Templar Mysteries

New World Order

Perhaps the most controversial theme used in The Templar Agenda and The Larmenius Inheritance is the assertion that the Templars not only survived excommunication in the 1300s but also, over the resulting centuries, have used their power and influence in ways that continue to hold sway over the masses.

This is the New World Order theory: the premise that there exists a shadowy group of individuals responsible for the occurrence of many critical events in history, all for the one ultimate purpose: the establishment of a one-world government.

Over the years, many variations of this theory have emerged. Quite famously in the 19th century a controversial text appeared in Europe entitled The Protocols of the Elders of Zion. Though now proven as a hoax, the shockwaves it produced were powerful, convincing many of an actual Judo-Masonic conspiracy for world domination. Other secret societies and orders have been linked with New World Orders: notably the Masons, the Illuminati, the Bohemian Grove, the Bilderberg Group, and everything else ranging from aliens to the descendants of Atlantis.

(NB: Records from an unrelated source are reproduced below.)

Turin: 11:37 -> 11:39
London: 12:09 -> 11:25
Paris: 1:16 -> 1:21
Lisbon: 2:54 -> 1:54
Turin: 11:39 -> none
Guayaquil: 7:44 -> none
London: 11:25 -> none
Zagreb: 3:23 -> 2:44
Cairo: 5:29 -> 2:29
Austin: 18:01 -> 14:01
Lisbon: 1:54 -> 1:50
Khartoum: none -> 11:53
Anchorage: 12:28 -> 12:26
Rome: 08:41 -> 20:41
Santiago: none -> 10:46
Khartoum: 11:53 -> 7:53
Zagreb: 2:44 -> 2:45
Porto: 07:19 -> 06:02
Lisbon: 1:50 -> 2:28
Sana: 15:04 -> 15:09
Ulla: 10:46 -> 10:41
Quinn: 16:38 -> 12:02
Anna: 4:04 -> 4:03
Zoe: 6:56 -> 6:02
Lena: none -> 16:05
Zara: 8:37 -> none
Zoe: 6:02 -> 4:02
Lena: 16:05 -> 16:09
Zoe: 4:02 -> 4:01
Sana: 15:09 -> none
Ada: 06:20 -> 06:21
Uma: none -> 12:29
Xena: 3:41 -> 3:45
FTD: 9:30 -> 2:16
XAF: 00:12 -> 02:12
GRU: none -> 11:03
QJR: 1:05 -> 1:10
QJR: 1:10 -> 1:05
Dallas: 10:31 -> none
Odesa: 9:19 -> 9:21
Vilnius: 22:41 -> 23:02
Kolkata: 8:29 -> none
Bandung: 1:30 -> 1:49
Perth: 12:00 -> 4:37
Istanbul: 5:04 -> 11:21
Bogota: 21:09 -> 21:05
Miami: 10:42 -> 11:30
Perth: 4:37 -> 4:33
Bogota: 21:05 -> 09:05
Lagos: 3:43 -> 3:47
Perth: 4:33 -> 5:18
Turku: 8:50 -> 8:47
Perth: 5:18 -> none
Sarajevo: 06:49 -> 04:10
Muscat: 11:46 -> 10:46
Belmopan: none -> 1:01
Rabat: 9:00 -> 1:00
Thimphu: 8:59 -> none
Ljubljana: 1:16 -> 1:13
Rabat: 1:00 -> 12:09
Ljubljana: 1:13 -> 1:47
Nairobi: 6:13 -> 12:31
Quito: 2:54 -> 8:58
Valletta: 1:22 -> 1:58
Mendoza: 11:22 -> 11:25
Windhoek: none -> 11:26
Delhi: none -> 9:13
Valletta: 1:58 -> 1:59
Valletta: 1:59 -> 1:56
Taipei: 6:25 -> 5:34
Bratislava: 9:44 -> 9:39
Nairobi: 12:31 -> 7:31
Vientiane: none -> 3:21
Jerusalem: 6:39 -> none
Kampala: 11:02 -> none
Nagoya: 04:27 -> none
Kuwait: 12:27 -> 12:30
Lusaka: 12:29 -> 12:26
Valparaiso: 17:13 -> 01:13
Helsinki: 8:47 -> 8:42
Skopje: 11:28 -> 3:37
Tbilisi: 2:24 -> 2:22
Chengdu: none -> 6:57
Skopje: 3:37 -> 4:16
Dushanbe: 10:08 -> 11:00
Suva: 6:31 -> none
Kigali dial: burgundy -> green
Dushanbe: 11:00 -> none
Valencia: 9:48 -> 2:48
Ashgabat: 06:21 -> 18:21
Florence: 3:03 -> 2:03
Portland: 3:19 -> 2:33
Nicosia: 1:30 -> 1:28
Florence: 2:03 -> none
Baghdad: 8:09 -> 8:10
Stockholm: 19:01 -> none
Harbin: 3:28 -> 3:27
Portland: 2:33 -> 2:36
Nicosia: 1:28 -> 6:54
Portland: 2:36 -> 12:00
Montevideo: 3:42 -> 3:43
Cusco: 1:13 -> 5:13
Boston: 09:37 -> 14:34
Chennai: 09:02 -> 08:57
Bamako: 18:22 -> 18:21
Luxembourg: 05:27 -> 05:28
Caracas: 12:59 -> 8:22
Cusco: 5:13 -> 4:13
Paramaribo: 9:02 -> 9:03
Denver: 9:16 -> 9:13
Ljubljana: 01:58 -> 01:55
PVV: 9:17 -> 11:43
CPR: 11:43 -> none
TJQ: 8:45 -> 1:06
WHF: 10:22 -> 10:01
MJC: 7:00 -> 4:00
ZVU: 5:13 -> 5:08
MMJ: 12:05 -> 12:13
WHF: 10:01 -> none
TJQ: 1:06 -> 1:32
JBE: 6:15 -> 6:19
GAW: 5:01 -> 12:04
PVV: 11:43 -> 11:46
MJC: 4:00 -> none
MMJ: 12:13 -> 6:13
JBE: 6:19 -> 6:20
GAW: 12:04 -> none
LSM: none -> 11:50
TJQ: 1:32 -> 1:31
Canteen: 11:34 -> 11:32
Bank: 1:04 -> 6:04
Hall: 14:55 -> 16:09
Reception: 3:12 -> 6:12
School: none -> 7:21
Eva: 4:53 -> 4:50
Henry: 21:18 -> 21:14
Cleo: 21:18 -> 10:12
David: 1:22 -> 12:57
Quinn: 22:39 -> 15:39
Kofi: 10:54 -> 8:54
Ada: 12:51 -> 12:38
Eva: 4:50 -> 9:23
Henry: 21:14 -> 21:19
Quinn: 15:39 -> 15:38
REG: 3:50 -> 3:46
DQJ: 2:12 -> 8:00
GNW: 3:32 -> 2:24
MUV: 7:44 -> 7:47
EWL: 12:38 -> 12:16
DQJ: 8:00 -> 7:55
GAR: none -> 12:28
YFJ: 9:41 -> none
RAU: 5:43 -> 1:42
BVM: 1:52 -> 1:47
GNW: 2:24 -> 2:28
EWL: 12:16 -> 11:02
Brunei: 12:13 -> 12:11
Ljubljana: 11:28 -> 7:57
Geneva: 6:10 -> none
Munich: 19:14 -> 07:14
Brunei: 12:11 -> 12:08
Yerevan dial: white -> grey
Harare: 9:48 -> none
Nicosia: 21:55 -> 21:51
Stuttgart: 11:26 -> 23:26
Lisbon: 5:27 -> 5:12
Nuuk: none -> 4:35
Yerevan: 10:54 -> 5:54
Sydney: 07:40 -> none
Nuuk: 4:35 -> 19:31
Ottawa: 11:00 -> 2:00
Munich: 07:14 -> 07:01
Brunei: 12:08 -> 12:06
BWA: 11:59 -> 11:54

In short, most of the conspiracies that have entered the public consciousness over the last seven decades range from the plausible to the stupid, usually bordering on the excessively paranoid. In the case of my novels, the idea was simple. The influence of the Templars, powered by their military wing and banking capabilities, has allowed a continuous manipulation of world events, enhanced by their ability to cloak themselves under the guise of others. The concept of the New World Order is itself nothing new. Nor, necessarily, is the idea that the Templars are responsible. Throughout my research, I have found finger pointing at the Templars for their role in manipulating events of history to be not uncommon but inconsistent. The idea has no visible foundation or creator. If there is a source, it was probably the same people responsible for the Larmenius Charter, if not earlier still. The legend of the man who shouted out before the people of Paris that Jacques de Molay had been avenged I have been unable to trace.

I do not doubt that there are some exclusive societies in the world capable of keeping extraordinary secrets, the Bohemians and the Pacific-Union seem as capable as any. Less convincing is the idea that the Templar Order continued subsequent to 1312 to form an elitist group with an axe to grind. The agenda in my novel is plausible: their demise was unfair and also one of betrayal. In practice, however, the idea that several thousand people could stay in contact in war-scattered Europe and put this plan into place is extremely doubtful. The best arguments for a new world order exists with the concept that the events and decisions of the people who lead us, and their ideologies, cannot exist without a more complex framework, and ultimately that their effects are leading to the culmination of one significant outcome.